This morning came at 4 o’clock, but I did go to bed at 8 so the early day wasn’t surprising. Right now I’m catching up with the debate by watching MSNBC. I despair.
Yesterday it rained all day and last night the rain fell in a deluge. It was the wettest day in the entire year. The wind blew so hard I could hear it howling. Gracie wouldn’t go out before bed. She took one look and backed away from the door. Smart dog!
I will try and empty my luggage today. I might even do a wash. I did exert myself and go shopping yesterday for animal and people food. We will all eat well for the next few days. I figure one of the best parts of a trip is not having to do anything but enjoy the travel. My room is cleaned. I eat at restaurants. My clothes get washed.
In Ghana time is relative. The Ghanaians distinguish between African time and European time.

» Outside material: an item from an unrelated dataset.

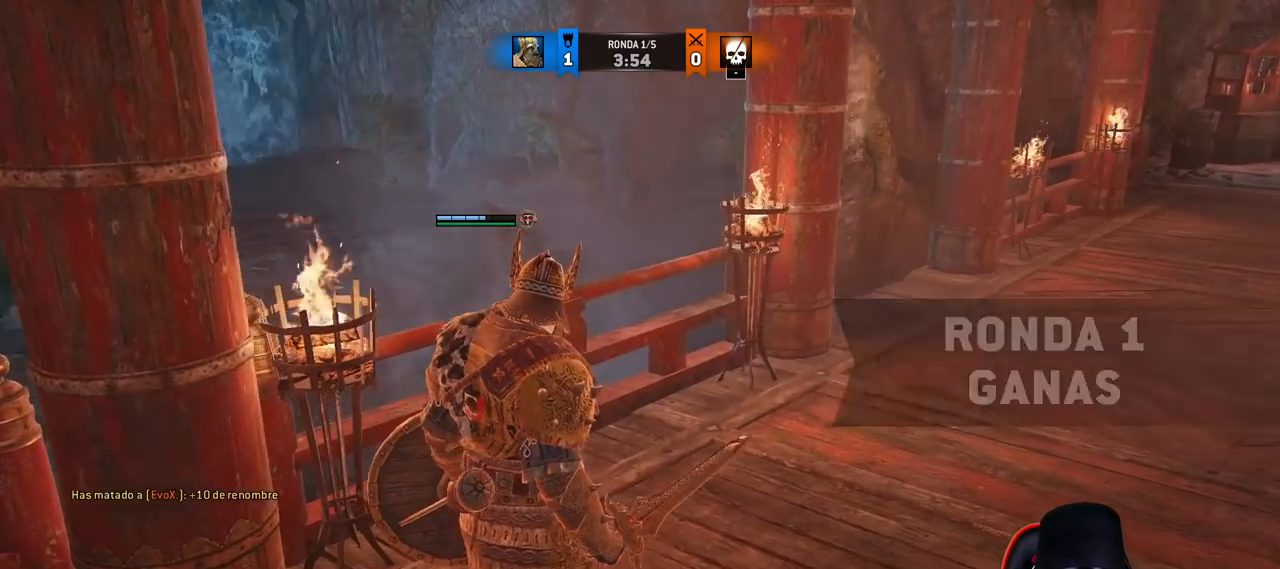
{"buttons": [], "left_stick": "up-right", "right_stick": "center", "button_events": []}
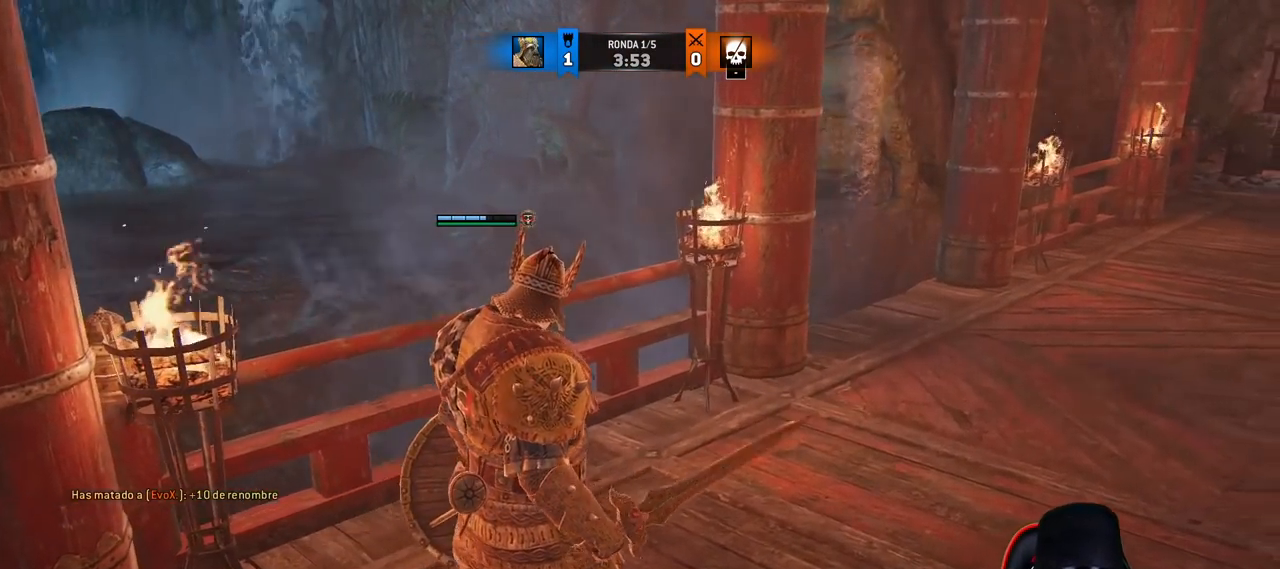
{"buttons": [], "left_stick": "up-right", "right_stick": "center", "button_events": []}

If Grace, one of my former students, said she’d be at our hotel at 10. We figured if she was there by 11, she’d be early. I’m coming is a favorite Ghanaian comment. It just means that at some time the expected visitor will arrive. The only exception is at a red light. The time between the light turning green and the first horn is about a second or two.

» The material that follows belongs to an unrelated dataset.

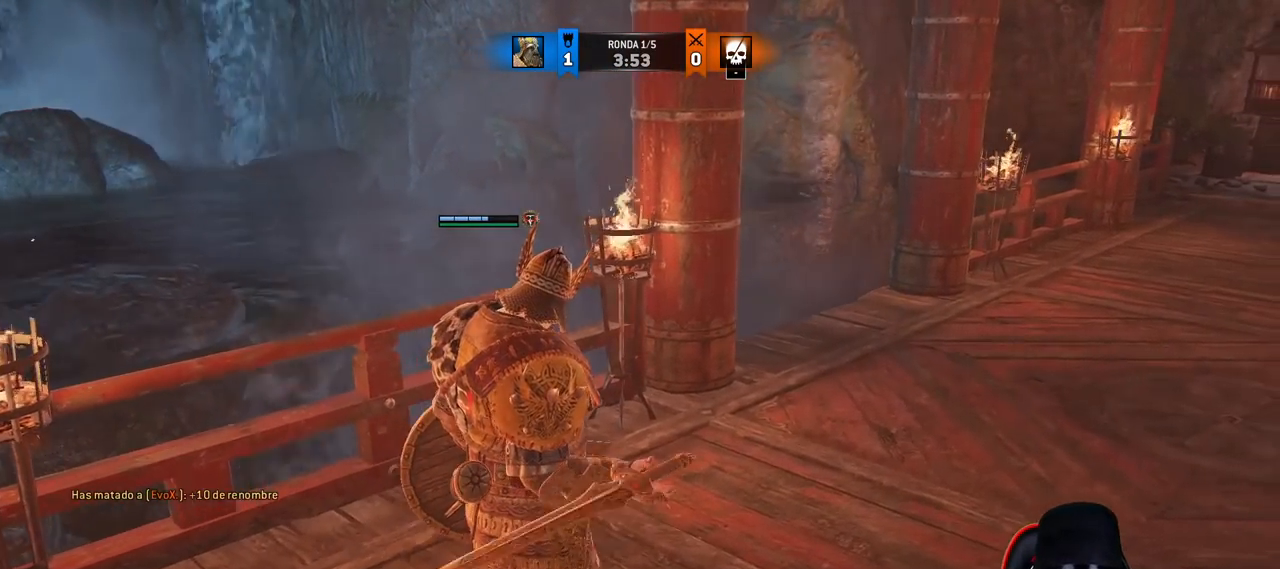
{"buttons": [], "left_stick": "up-right", "right_stick": "center", "button_events": []}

I am glad for the cool days here at home. I spent my entire time in Ghana sweaty. Beads of sweat rolled down my cheeks, and the back of my head was always soaked. Needing a sweatshirt in the cold, early morning is a joy. I probably won’t think the same when the temperature drops to below freezing.
Ghana is not known for its coffee. It is always instant with either evaporated milk or milk powder. I am now on my third cup of real coffee. Maybe I won’t need a nap today.